Another AHR exhibitor, Eagle Mountain's Intelligent Climate Control System, the Ecô Energy Management System, impressed Associate Editor Candace Roulo (www.eagle-mt.com). Ecô is a browser-based management system that can be monitored and controlled remotely, from any Internet connection, including a handheld device. The system has the ability to interface with National Weather Service data to adjust set points in anticipation of weather changes, and provides system health updates and reports errors to users via e-mail or text messaging. Eagle Mountain also provides solutions for geothermal, radiant heating, and solar applications. Geothermal, radiant, and solar systems are available as turnkey installation kits ready for installation.

Our friend super rep and Radiant Panel Association board member Joe Kennard put us on to a Belgian low temperature radiator company called Jaga (http://www.jaga-usa.com/). Jaga makes eye-catching copper-tube/aluminum fin low-water-content radiators designed to work at temperatures from 110°F-130°F. According to the company, the low water content heats rapidly, it doesn’t take as much energy to heat it since there's less of it, and the radiators work at the ideal temperature for a condensing boiler.

In case you haven't seen them yet, both Viega (www.viega.net) and Uponor (www.uponor-usa.com) have come out with radiant tubing already attached to huge rolled mats. Doing a warehouse or big box store? You can roll out swaths of tubing at once, drastically cutting down your labor cost.

While the product is outrageously expensive, Solar Panels Plus (www.solarpanelsplus.com) has invented a combination photovoltaic solar array and D.C.-driven ductless mini-split air conditioner that it showed at AHR. Expensive is all relative, though — if your air conditioning is run by a diesel generator that gets its fuel trucked over a mountain, then a PV/Direct Current mini-split is reasonable.

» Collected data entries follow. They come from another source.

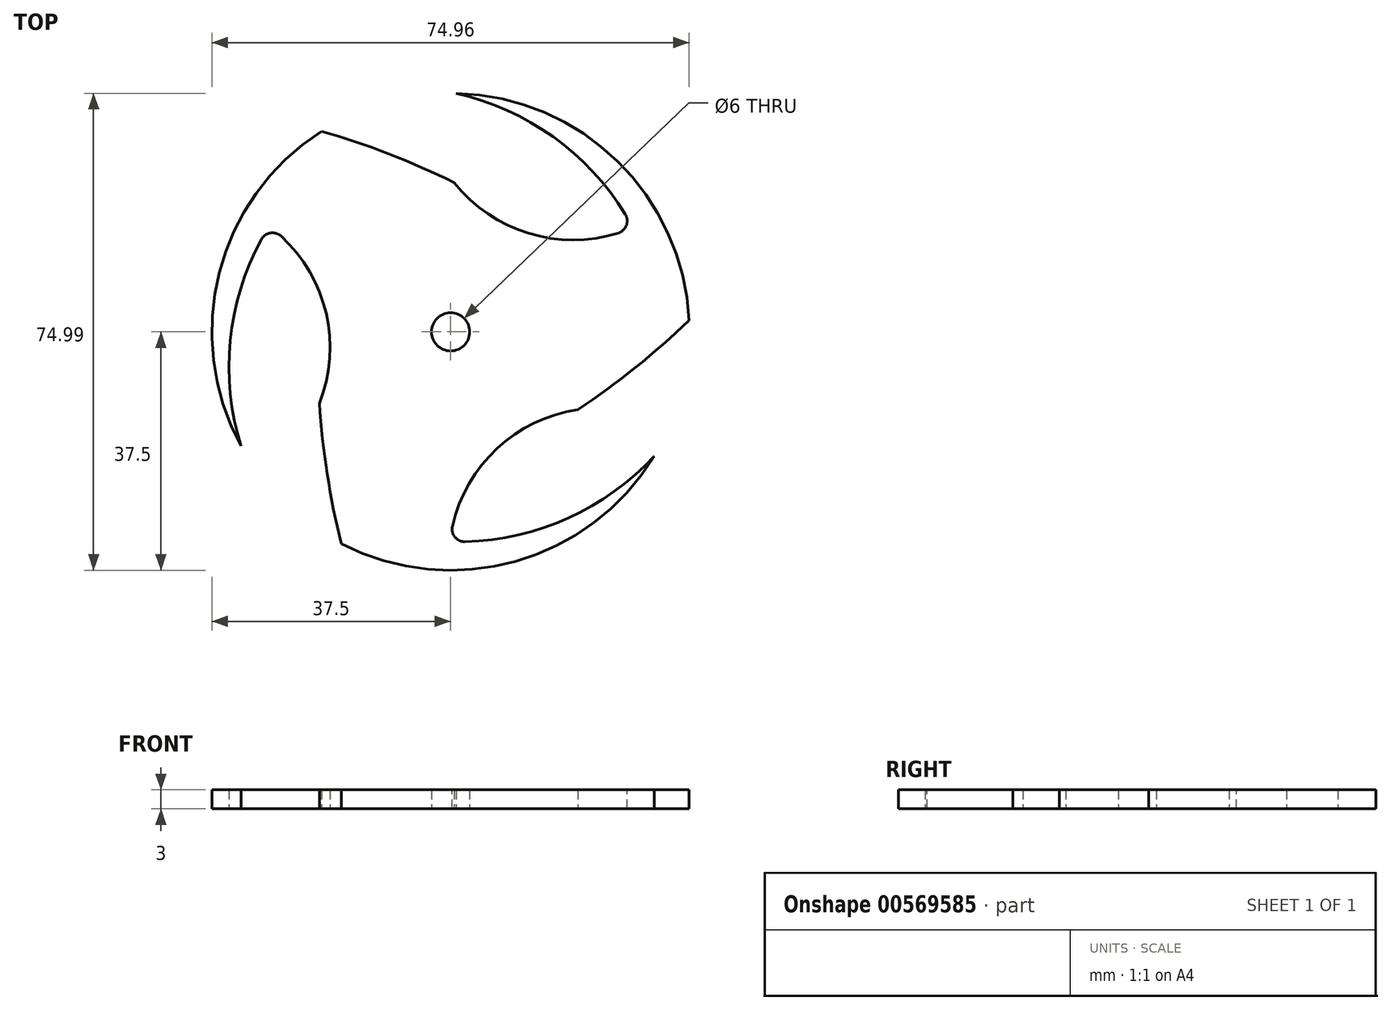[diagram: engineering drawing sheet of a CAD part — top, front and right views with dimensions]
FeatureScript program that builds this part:
annotation { "Feature Type Name" : "Feature", "Feature Type Description" : "" }
export const myFeature = defineFeature(function(context is Context, id is Id, definition is map)
    precondition{}
    {
        {
            var Q0;
            Q0=qCreatedBy(makeId("Top.planeOp"),FACE);
            var sketch = newSketch(context, id + "F0", { "sketchPlane" : qUnion([Q0])});
            skLineSegment(sketch, "E0.bottom", {"start": v(0, 0) * mm, "end": v(75, 0) * mm, "construction": true});
            skLineSegment(sketch, "E0.top", {"start": v(0, 75) * mm, "end": v(75, 75) * mm, "construction": true});
            skLineSegment(sketch, "E0.left", {"start": v(0, 0) * mm, "end": v(0, 75) * mm, "construction": true});
            skLineSegment(sketch, "E0.right", {"start": v(75, 0) * mm, "end": v(75, 75) * mm, "construction": true});
            skLineSegment(sketch, "E1", {"start": v(0, 75) * mm, "end": v(75, 0) * mm, "construction": true});
            skCircle(sketch, "E2", {"center": v(37.5, 37.5) * mm, "radius": 3 * mm});
            skCircle(sketch, "E3", {"center": v(37.5, 37.5) * mm, "radius": 37.5 * mm});
            skArc(sketch, "E4", {"start": v(8.98, 54.11) * mm, "mid": v(3.02, 37.3) * mm, "end": v(4.59, 19.53) * mm});
            skArc(sketch, "E5", {"start": v(16.9, 26.28) * mm, "mid": v(17.66, 41.54) * mm, "end": v(8.98, 54.11) * mm});
            skArc(sketch, "E6", {"start": v(16.9, 26.28) * mm, "mid": v(18.12, 15.15) * mm, "end": v(20.33, 4.16) * mm});
            skArc(sketch, "E7.1.0", {"start": v(57.51, 25.27) * mm, "mid": v(43.92, 18.3) * mm, "end": v(37.38, 4.5) * mm});
            skArc(sketch, "E7.1.1", {"start": v(57.51, 25.27) * mm, "mid": v(66.55, 31.9) * mm, "end": v(74.96, 39.3) * mm});
            skArc(sketch, "E7.1.2", {"start": v(37.38, 4.5) * mm, "mid": v(54.91, 7.74) * mm, "end": v(69.52, 17.98) * mm});
            skArc(sketch, "E7.2.0", {"start": v(38.08, 60.95) * mm, "mid": v(50.92, 52.66) * mm, "end": v(66.15, 53.9) * mm});
            skArc(sketch, "E7.2.1", {"start": v(38.08, 60.95) * mm, "mid": v(27.83, 65.46) * mm, "end": v(17.22, 69.04) * mm});
            skArc(sketch, "E7.2.2", {"start": v(66.15, 53.9) * mm, "mid": v(54.56, 67.46) * mm, "end": v(38.4, 74.99) * mm});
            skSolve(sketch);
        }
        {
            var Q0;
            Q0=makeQuery(id+"F0.imprint","IMPRINT",FACE,{"disambiguationData":[TD([[makeQuery(id+"F0.imprint","IMPRINT",EDGE,{"derivedFrom":sQuery(id+"F0.wireOp",EDGE,"E2")}),-1.0]])]});
            extrude(context, id + "F1", {"entities" : qUnion([Q0]), "depth" : 3 * mm, "offsetDistance" : 25 * mm});
        }
        {
            var Q0;
            Q0=makeQuery(id+"F1.opExtrude","SWEPT_EDGE",EDGE,{"disambiguationData":[OSD([sQuery(id+"F0.wireOp",EDGE,"E7.1.0"),sQuery(id+"F0.wireOp",EDGE,"E7.1.2")])]});
            fillet(context, id + "F2", {"entities" : qUnion([Q0]), "radius" : 2 * mm, "tangentPropagation" : true, "allowEdgeOverflow" : false});
        }
        {
            var Q0;
            Q0=makeQuery(id+"F1.opExtrude","SWEPT_EDGE",EDGE,{"disambiguationData":[OSD([sQuery(id+"F0.wireOp",EDGE,"E7.2.0"),sQuery(id+"F0.wireOp",EDGE,"E7.2.2")])]});
            var Q1;
            Q1=makeQuery(id+"F1.opExtrude","SWEPT_EDGE",EDGE,{"disambiguationData":[OSD([sQuery(id+"F0.wireOp",EDGE,"E4"),sQuery(id+"F0.wireOp",EDGE,"E5")])]});
            fillet(context, id + "F3", {"entities" : qUnion([Q0, Q1]), "radius" : 2 * mm, "tangentPropagation" : true, "allowEdgeOverflow" : false});
        }
    });
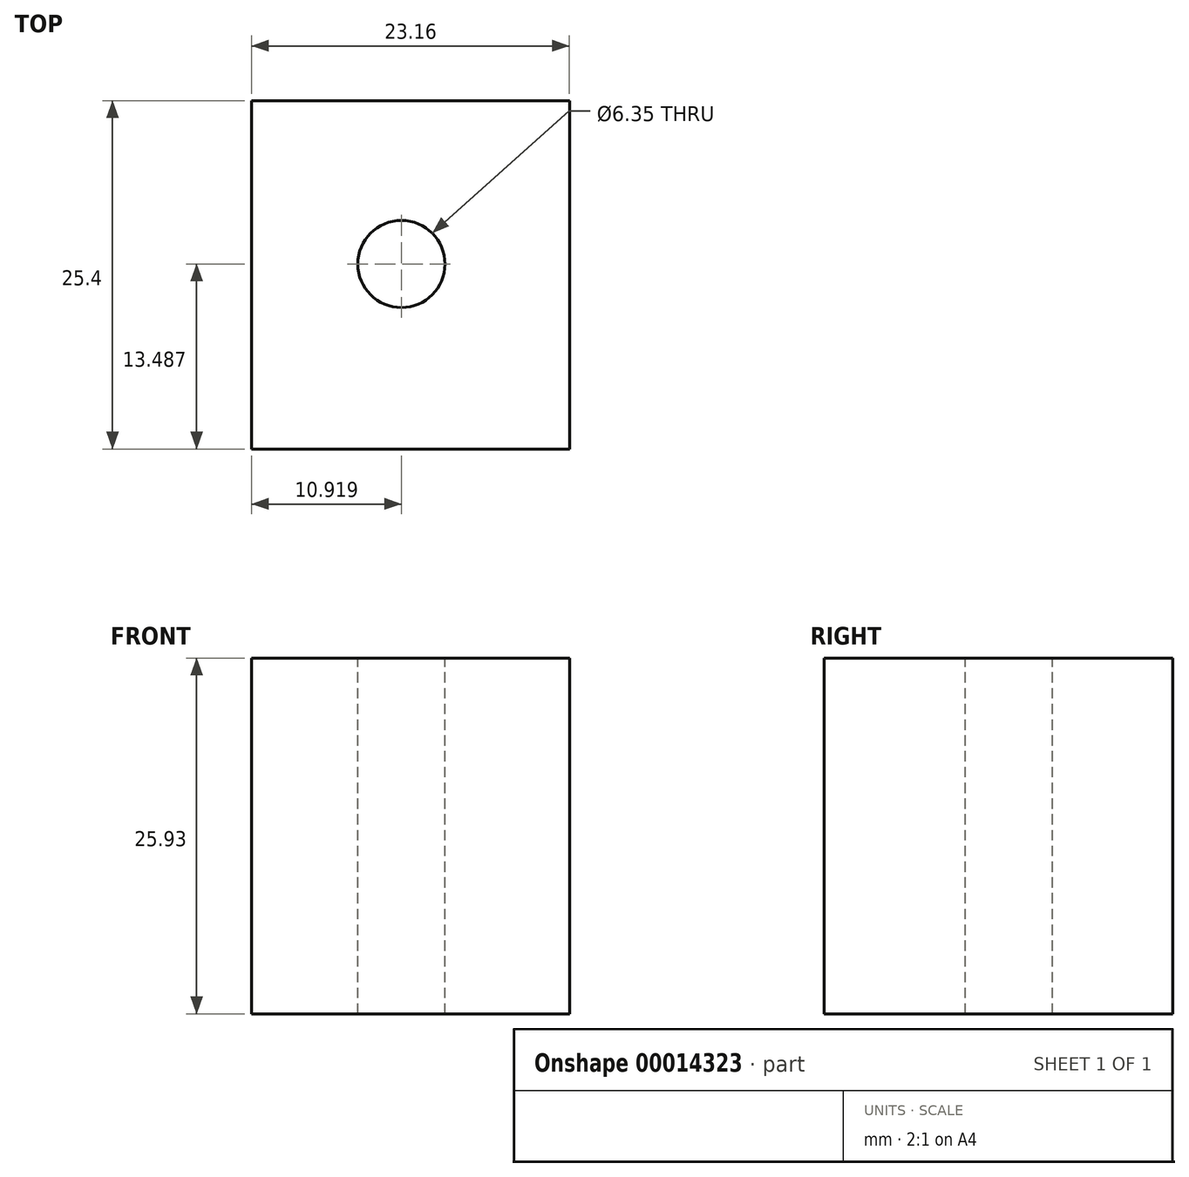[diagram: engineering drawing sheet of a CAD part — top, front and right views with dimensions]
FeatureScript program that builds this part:
annotation { "Feature Type Name" : "Feature", "Feature Type Description" : "" }
export const myFeature = defineFeature(function(context is Context, id is Id, definition is map)
    precondition{}
    {
        {
            var Q0;
            Q0=qCreatedBy(makeId("Front.planeOp"),FACE);
            var sketch = newSketch(context, id + "F0", { "sketchPlane" : qUnion([Q0])});
            skLineSegment(sketch, "E0.bottom", {"start": v(31.1, -9.16) * mm, "end": v(7.93, -9.16) * mm});
            skLineSegment(sketch, "E0.top", {"start": v(31.1, 16.77) * mm, "end": v(7.93, 16.77) * mm});
            skLineSegment(sketch, "E0.left", {"start": v(31.1, -9.16) * mm, "end": v(31.1, 16.77) * mm});
            skLineSegment(sketch, "E0.right", {"start": v(7.93, -9.16) * mm, "end": v(7.93, 16.77) * mm});
            skSolve(sketch);
        }
        {
            var Q0;
            Q0 = qSketchRegion(id + "F0", true);
            extrude(context, id + "F1", {"entities" : qUnion([Q0]), "depth" : 25.4 * mm});
        }
        {
            var Q0;
            Q0=makeQuery(id+"F1.opExtrude","SWEPT_FACE",FACE,{"disambiguationData":[OSD([sQuery(id+"F0.wireOp",EDGE,"E0.top")])]});
            var sketch = newSketch(context, id + "F2", { "sketchPlane" : qUnion([Q0])});
            skPoint(sketch, "E1", {"position": v(18.85, -11.91) * mm});
            skSolve(sketch);
        }
        {
            var Q0;
            Q0=sQuery(id+"F2.wireOp",VERTEX,"E1");
            var Q1;
            Q1=makeQuery(id+"F1.opExtrude","SWEPT_BODY",BODY,{"disambiguationData":[OSD([sQuery(id+"F0.wireOp",EDGE,"E0.bottom"),sQuery(id+"F0.wireOp",EDGE,"E0.top"),sQuery(id+"F0.wireOp",EDGE,"E0.left"),sQuery(id+"F0.wireOp",EDGE,"E0.right")])]});
            hole(context, id + "F3", {"style" : HoleStyle.SIMPLE, "holeDiameter" : 6.35 * mm, "endStyle" : HoleEndStyle.THROUGH, "locations" : qUnion([Q0]), "scope" : qUnion([Q1])});
        }
    });
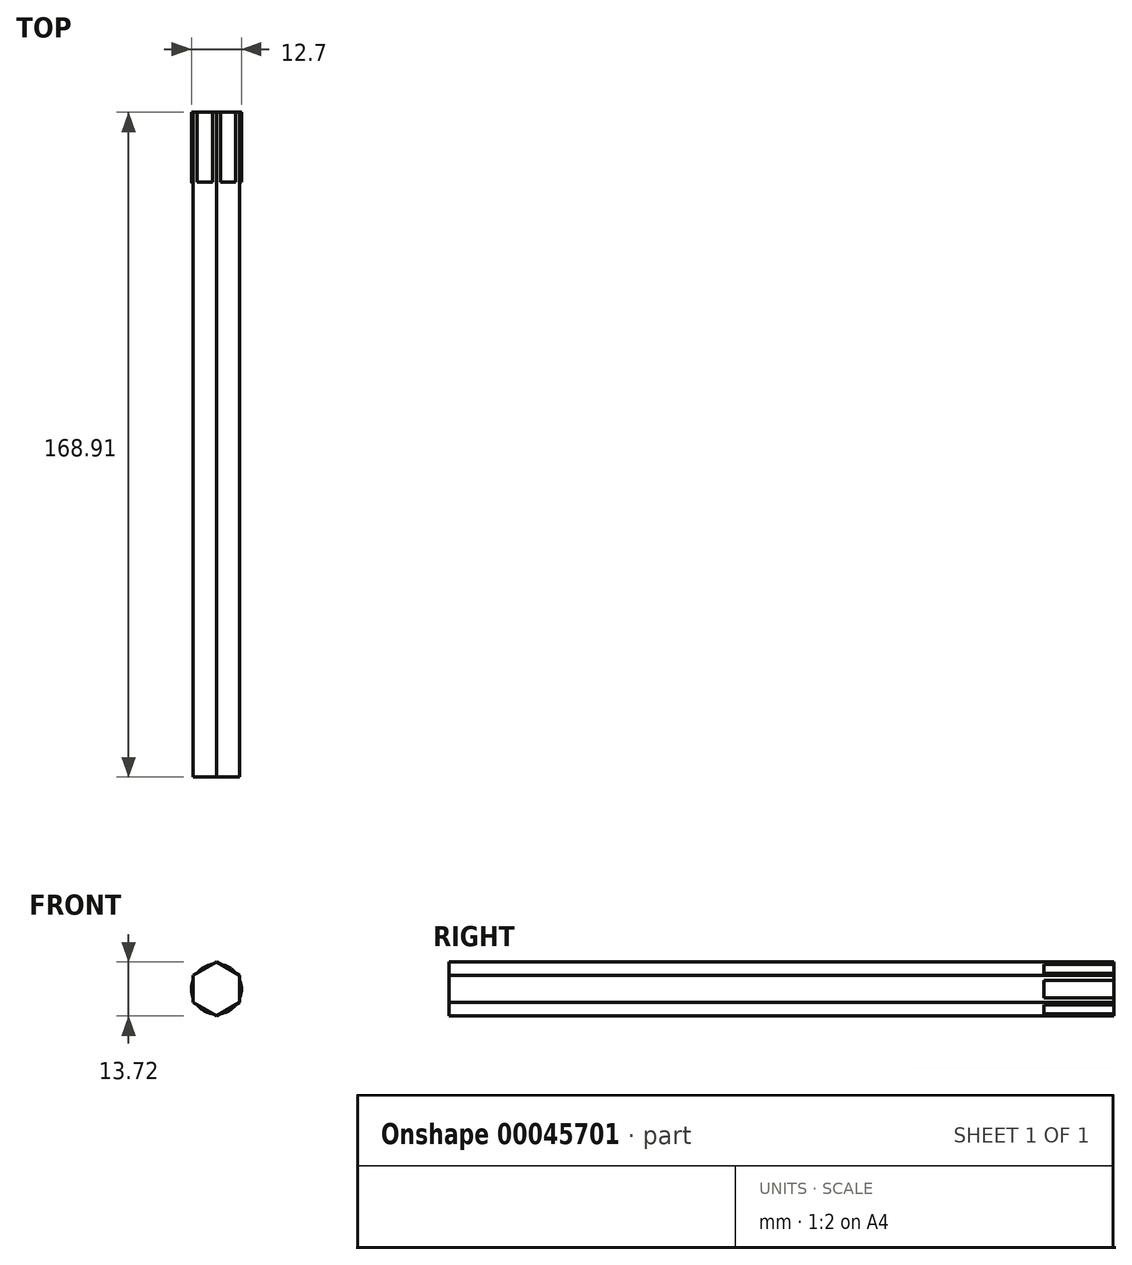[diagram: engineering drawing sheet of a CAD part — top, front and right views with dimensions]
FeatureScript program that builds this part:
annotation { "Feature Type Name" : "Feature", "Feature Type Description" : "" }
export const myFeature = defineFeature(function(context is Context, id is Id, definition is map)
    precondition{}
    {
        {
            var Q0;
            Q0=qCreatedBy(makeId("Front.planeOp"),FACE);
            var sketch = newSketch(context, id + "F0", { "sketchPlane" : qUnion([Q0])});
            skCircle(sketch, "E0", {"center": v(0, 0) * mm, "radius": 6.35 * mm});
            skSolve(sketch);
        }
        {
            var Q0;
            Q0=makeQuery(id+"F0.imprint","IMPRINT",FACE,{"disambiguationData":[TD([[makeQuery(id+"F0.imprint","IMPRINT",EDGE,{"derivedFrom":sQuery(id+"F0.wireOp",EDGE,"E0")}),1.0]])]});
            extrude(context, id + "F1", {"entities" : qUnion([Q0]), "depth" : 17.78 * mm});
        }
        {
            var Q0;
            Q0=qCreatedBy(makeId("Front.planeOp"),FACE);
            var sketch = newSketch(context, id + "F2", { "sketchPlane" : qUnion([Q0])});
            skCircle(sketch, "E1.cCircle", {"center": v(0, 0) * mm, "radius": 6.86 * mm, "construction": true});
            skLineSegment(sketch, "E1.0", {"start": v(0, -6.86) * mm, "end": v(-5.94, -3.43) * mm});
            skLineSegment(sketch, "E1.1", {"start": v(-5.94, -3.43) * mm, "end": v(-5.94, 3.43) * mm});
            skLineSegment(sketch, "E1.2", {"start": v(-5.94, 3.43) * mm, "end": v(0, 6.86) * mm});
            skLineSegment(sketch, "E1.3", {"start": v(0, 6.86) * mm, "end": v(5.94, 3.43) * mm});
            skLineSegment(sketch, "E1.4", {"start": v(5.94, 3.43) * mm, "end": v(5.94, -3.43) * mm});
            skLineSegment(sketch, "E1.5", {"start": v(5.94, -3.43) * mm, "end": v(0, -6.86) * mm});
            skSolve(sketch);
        }
        {
            var Q0;
            Q0=makeQuery(id+"F2.imprint","IMPRINT",FACE,{"disambiguationData":[TD([[makeQuery(id+"F2.imprint","IMPRINT",EDGE,{"derivedFrom":sQuery(id+"F2.wireOp",EDGE,"E1.0")}),-1.0]])]});
            extrude(context, id + "F3", {"entities" : qUnion([Q0]), "operationType" : NewBodyOperationType.ADD, "depth" : 168.9 * mm});
        }
    });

On a more everyday basis, Solar Panels Plus also makes some pretty nice evacuated tube collectors.

Ridge Tool Co. has long had a line of video inspection equipment so you can see what's clogging your customer's sewer line. Now they've come up with a way to manage and share that video. RIDGIDConnect provides the ability to share and store digital assets such as diagnostic job site photos and videos, job reports and histories, maintenance records, customer lists and other business files, which in turn simplifies external and internal communication, as well as the recordkeeping process. You can call a customer up at his office, for example, have him log on, show him the video of the problem and get the ok to do the work.